- London Bridge Location within the Commonwealth of Virginia London Bridge London Bridge (the United States)
- Coordinates: 36°50′31″N 76°2′59″W﻿ / ﻿36.84194°N 76.04972°W
- Country: United States
- State: Virginia
- Independent city: Virginia Beach
- Time zone: UTC−5 (Eastern (EST))
- • Summer (DST): UTC−4 (EDT)
- ZIP codes: 23454
- Area codes: 757, 948

= London Bridge, Virginia =

London Bridge is an unincorporated community within the independent city of Virginia Beach, Virginia, United States. It is located in the area of Great Neck Road and Virginia Beach Boulevard, where Laskin Road begins.

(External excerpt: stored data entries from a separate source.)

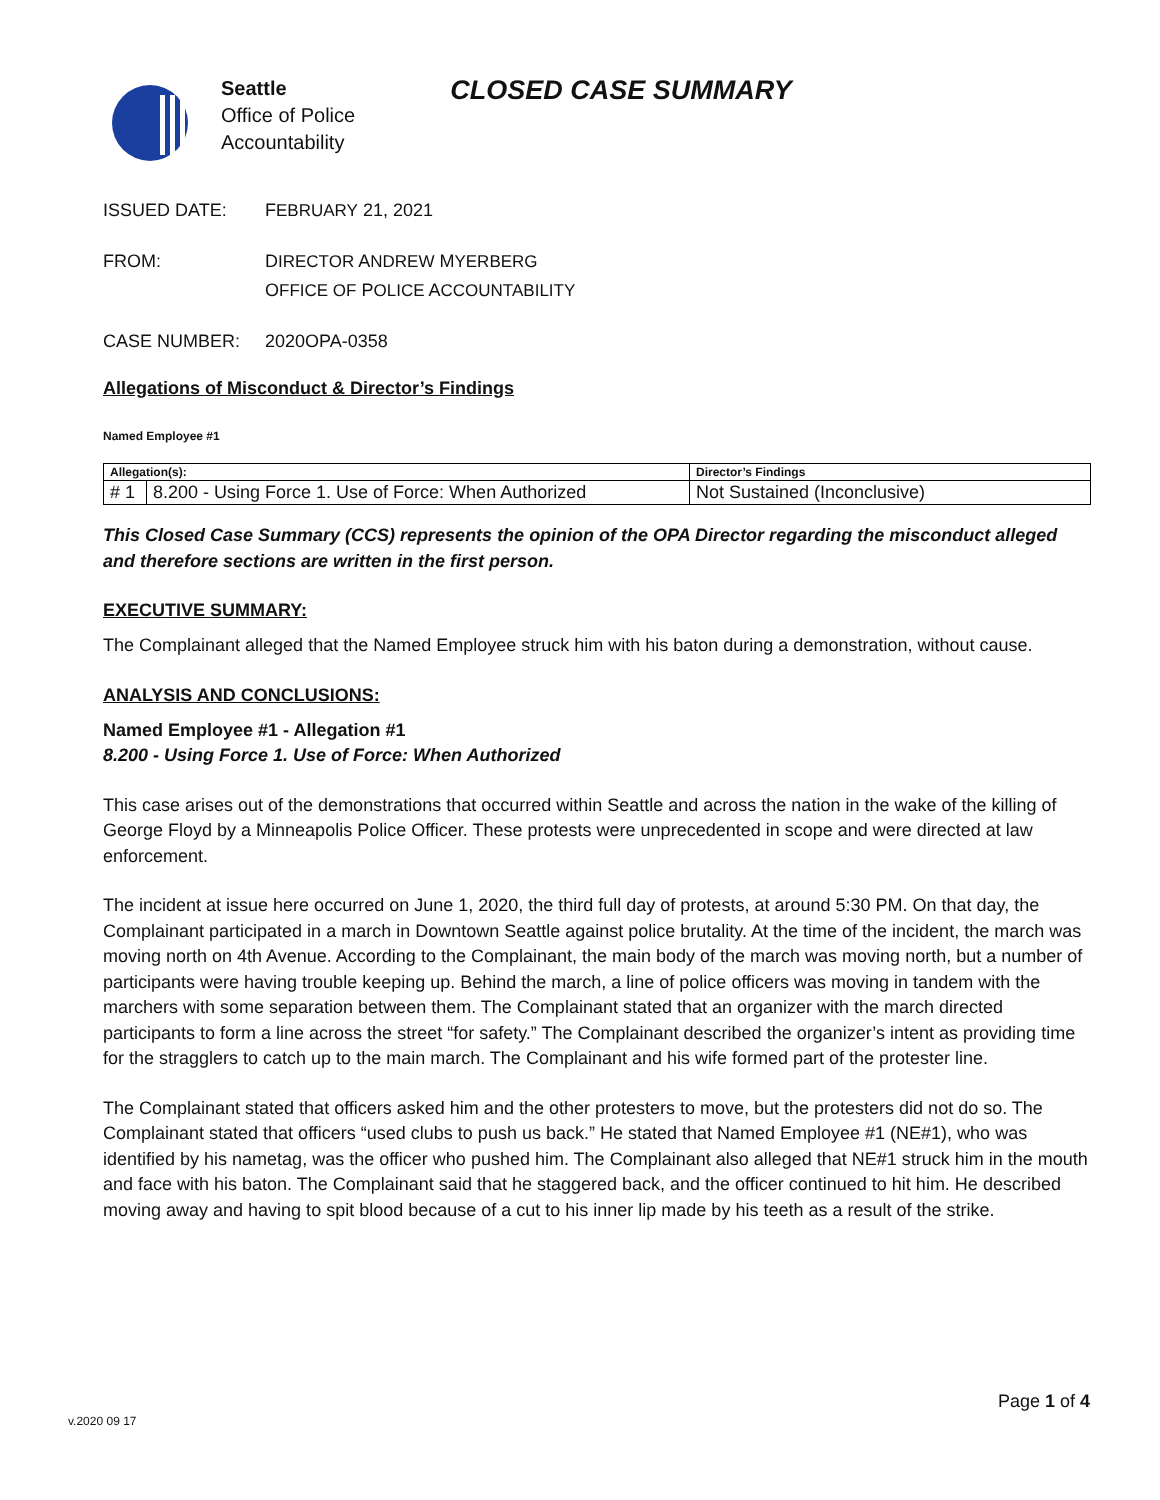Seattle
Office of Police
Accountability
CLOSED CASE SUMMARY
ISSUED DATE: FEBRUARY 21, 2021
FROM: DIRECTOR ANDREW MYERBERG
OFFICE OF POLICE ACCOUNTABILITY
CASE NUMBER: 2020OPA-0358
Allegations of Misconduct & Director’s Findings
Named Employee #1
| Allegation(s): | | Director’s Findings |
| --- | --- | --- |
| # 1 | 8.200 - Using Force 1. Use of Force: When Authorized | Not Sustained (Inconclusive) |
This Closed Case Summary (CCS) represents the opinion of the OPA Director regarding the misconduct alleged and therefore sections are written in the first person.
EXECUTIVE SUMMARY:
The Complainant alleged that the Named Employee struck him with his baton during a demonstration, without cause.
ANALYSIS AND CONCLUSIONS:
Named Employee #1 - Allegation #1
8.200 - Using Force 1. Use of Force: When Authorized
This case arises out of the demonstrations that occurred within Seattle and across the nation in the wake of the killing of George Floyd by a Minneapolis Police Officer. These protests were unprecedented in scope and were directed at law enforcement.
The incident at issue here occurred on June 1, 2020, the third full day of protests, at around 5:30 PM. On that day, the Complainant participated in a march in Downtown Seattle against police brutality. At the time of the incident, the march was moving north on 4th Avenue. According to the Complainant, the main body of the march was moving north, but a number of participants were having trouble keeping up. Behind the march, a line of police officers was moving in tandem with the marchers with some separation between them. The Complainant stated that an organizer with the march directed participants to form a line across the street “for safety.” The Complainant described the organizer’s intent as providing time for the stragglers to catch up to the main march. The Complainant and his wife formed part of the protester line.
The Complainant stated that officers asked him and the other protesters to move, but the protesters did not do so. The Complainant stated that officers “used clubs to push us back.” He stated that Named Employee #1 (NE#1), who was identified by his nametag, was the officer who pushed him. The Complainant also alleged that NE#1 struck him in the mouth and face with his baton. The Complainant said that he staggered back, and the officer continued to hit him. He described moving away and having to spit blood because of a cut to his inner lip made by his teeth as a result of the strike.
Page 1 of 4
v.2020 09 17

London Bridge was a town with its own post office in operation when it was still a part of Princess Anne County prior to the county's consolidation with Virginia Beach by mutual agreement in 1963. The post office at London Bridge was located in London Mews, now Chambord Commons in what is now known as the Le Chambord Restaurant.

The actual bridge is on Virginia Beach Blvd., which was the site of a trading post owned and operated by the London Company, and crosses London Bridge creek, a part of the Lynnhaven River, that heads at the Lynnhaven Bay.